(Stored dataset items)
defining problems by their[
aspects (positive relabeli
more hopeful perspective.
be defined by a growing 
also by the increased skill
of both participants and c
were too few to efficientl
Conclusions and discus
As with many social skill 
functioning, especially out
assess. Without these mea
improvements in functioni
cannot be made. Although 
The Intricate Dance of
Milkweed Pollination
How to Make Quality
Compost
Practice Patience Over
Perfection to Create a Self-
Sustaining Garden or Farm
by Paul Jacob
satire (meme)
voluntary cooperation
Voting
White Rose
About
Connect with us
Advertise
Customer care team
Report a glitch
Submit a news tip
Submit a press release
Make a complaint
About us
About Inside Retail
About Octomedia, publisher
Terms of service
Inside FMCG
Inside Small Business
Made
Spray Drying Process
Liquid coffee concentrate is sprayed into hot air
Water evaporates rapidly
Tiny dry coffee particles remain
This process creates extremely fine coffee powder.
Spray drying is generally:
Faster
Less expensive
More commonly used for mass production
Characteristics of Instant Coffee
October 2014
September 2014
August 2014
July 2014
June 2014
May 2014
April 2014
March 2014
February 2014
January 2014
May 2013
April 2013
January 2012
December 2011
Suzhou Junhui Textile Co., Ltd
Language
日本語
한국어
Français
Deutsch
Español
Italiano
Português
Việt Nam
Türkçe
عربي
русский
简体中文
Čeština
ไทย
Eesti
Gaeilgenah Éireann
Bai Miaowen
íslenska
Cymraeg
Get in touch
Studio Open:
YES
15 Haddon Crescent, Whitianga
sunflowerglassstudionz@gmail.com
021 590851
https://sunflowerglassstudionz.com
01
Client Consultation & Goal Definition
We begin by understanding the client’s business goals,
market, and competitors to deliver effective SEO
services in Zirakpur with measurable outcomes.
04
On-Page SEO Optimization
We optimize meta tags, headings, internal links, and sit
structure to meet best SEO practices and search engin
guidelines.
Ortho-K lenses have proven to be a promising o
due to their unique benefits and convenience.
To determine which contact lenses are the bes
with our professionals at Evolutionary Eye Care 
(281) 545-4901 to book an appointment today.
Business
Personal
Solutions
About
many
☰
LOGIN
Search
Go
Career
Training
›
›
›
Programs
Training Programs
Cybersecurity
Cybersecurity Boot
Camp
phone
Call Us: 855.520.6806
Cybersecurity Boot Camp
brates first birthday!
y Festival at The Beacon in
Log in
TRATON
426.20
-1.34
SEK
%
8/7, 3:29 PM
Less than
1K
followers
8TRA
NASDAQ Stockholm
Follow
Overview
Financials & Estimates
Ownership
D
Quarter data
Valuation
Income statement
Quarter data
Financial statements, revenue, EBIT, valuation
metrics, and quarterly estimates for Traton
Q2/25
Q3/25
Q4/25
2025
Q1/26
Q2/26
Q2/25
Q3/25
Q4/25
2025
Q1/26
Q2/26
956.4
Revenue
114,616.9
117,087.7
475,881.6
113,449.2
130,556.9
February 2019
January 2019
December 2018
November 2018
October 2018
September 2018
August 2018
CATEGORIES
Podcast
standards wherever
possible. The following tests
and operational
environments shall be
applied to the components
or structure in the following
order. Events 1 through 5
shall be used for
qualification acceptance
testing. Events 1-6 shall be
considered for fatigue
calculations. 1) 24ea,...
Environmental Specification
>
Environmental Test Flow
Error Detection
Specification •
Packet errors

TASK REQUIREMENTS:
Could you retype every line of text from all the records above, keeping each line and character unchanged?

RESPONSE TO THIS EXERCISE:
defining problems by their[
aspects (positive relabeli
more hopeful perspective.
be defined by a growing 
also by the increased skill
of both participants and c
were too few to efficientl
Conclusions and discus
As with many social skill 
functioning, especially out
assess. Without these mea
improvements in functioni
cannot be made. Although 
The Intricate Dance of
Milkweed Pollination
How to Make Quality
Compost
Practice Patience Over
Perfection to Create a Self-
Sustaining Garden or Farm
by Paul Jacob
satire (meme)
voluntary cooperation
Voting
White Rose
About
Connect with us
Advertise
Customer care team
Report a glitch
Submit a news tip
Submit a press release
Make a complaint
About us
About Inside Retail
About Octomedia, publisher
Terms of service
Inside FMCG
Inside Small Business
Made
Spray Drying Process
Liquid coffee concentrate is sprayed into hot air
Water evaporates rapidly
Tiny dry coffee particles remain
This process creates extremely fine coffee powder.
Spray drying is generally:
Faster
Less expensive
More commonly used for mass production
Characteristics of Instant Coffee
October 2014
September 2014
August 2014
July 2014
June 2014
May 2014
April 2014
March 2014
February 2014
January 2014
May 2013
April 2013
January 2012
December 2011
Suzhou Junhui Textile Co., Ltd
Language
日本語
한국어
Français
Deutsch
Español
Italiano
Português
Việt Nam
Türkçe
عربي
русский
简体中文
Čeština
ไทย
Eesti
Gaeilgenah Éireann
Bai Miaowen
íslenska
Cymraeg
Get in touch
Studio Open:
YES
15 Haddon Crescent, Whitianga
sunflowerglassstudionz@gmail.com
021 590851
https://sunflowerglassstudionz.com
01
Client Consultation & Goal Definition
We begin by understanding the client’s business goals,
market, and competitors to deliver effective SEO
services in Zirakpur with measurable outcomes.
04
On-Page SEO Optimization
We optimize meta tags, headings, internal links, and sit
structure to meet best SEO practices and search engin
guidelines.
Ortho-K lenses have proven to be a promising o
due to their unique benefits and convenience.
To determine which contact lenses are the bes
with our professionals at Evolutionary Eye Care 
(281) 545-4901 to book an appointment today.
Business
Personal
Solutions
About
many
☰
LOGIN
Search
Go
Career
Training
›
›
›
Programs
Training Programs
Cybersecurity
Cybersecurity Boot
Camp
phone
Call Us: 855.520.6806
Cybersecurity Boot Camp
brates first birthday!
y Festival at The Beacon in
Log in
TRATON
426.20
-1.34
SEK
%
8/7, 3:29 PM
Less than
1K
followers
8TRA
NASDAQ Stockholm
Follow
Overview
Financials & Estimates
Ownership
D
Quarter data
Valuation
Income statement
Quarter data
Financial statements, revenue, EBIT, valuation
metrics, and quarterly estimates for Traton
Q2/25
Q3/25
Q4/25
2025
Q1/26
Q2/26
Q2/25
Q3/25
Q4/25
2025
Q1/26
Q2/26
956.4
Revenue
114,616.9
117,087.7
475,881.6
113,449.2
130,556.9
February 2019
January 2019
December 2018
November 2018
October 2018
September 2018
August 2018
CATEGORIES
Podcast
standards wherever
possible. The following tests
and operational
environments shall be
applied to the components
or structure in the following
order. Events 1 through 5
shall be used for
qualification acceptance
testing. Events 1-6 shall be
considered for fatigue
calculations. 1) 24ea,...
Environmental Specification
>
Environmental Test Flow
Error Detection
Specification •
Packet errors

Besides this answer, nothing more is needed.